Condivide la costruzione di un muro in Friuli per arginare l’immigrazione dalla Slovenia?
«C’è un problema di migrazione illegale su quel confine. E sicuramente nei prossimi giorni mi coordinerò col ministro Salvini per trovare soluzioni compatibili con le regole europee».
Non pensa di dover ringraziare questa Commissione Ue? Verso l’Italia è stata meno arcigna di quanto la sua maggioranza l’abbia accusata.
«Non ringrazio la Commissione per il risultato, perché è stato meritato dall’Italia.
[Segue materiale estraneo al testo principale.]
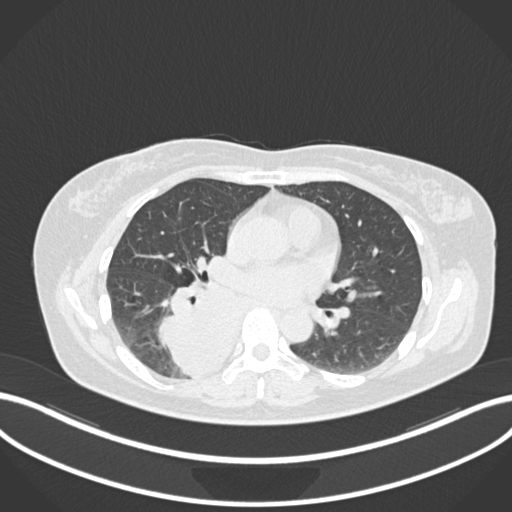
Chest CT, one axial slice. Slice 587 of 677 in the series (ordered by position). Reconstruction kernel B30f. Lung window (W 1500 / L -600 HU). 512 × 512 image matrix. Patient: female, 54 years. Case-level facts recorded for this patient, not image findings: clinical TNM (as recorded): T4 N0 M0.
Annotated regions visible in this slice (bounding box drawn by a radiologist):
- lung tumour (recorded histology: adenocarcinoma): bounding box (x1, y1, x2, y2) in pixels: (155, 273, 238, 386)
Ringrazio però alcuni commissari, a partire dal presidente Jean-Claude Juncker, per il dialogo costruttivo e la disponibilità al confronto».
La prospettiva che Salvini chieda di sostituirla a Palazzo Chigi è tramontata, per ora?
«È Ministro dell’Interno e leader di un partito: sono compiti e responsabilità già di per sé molto gravose e assorbenti».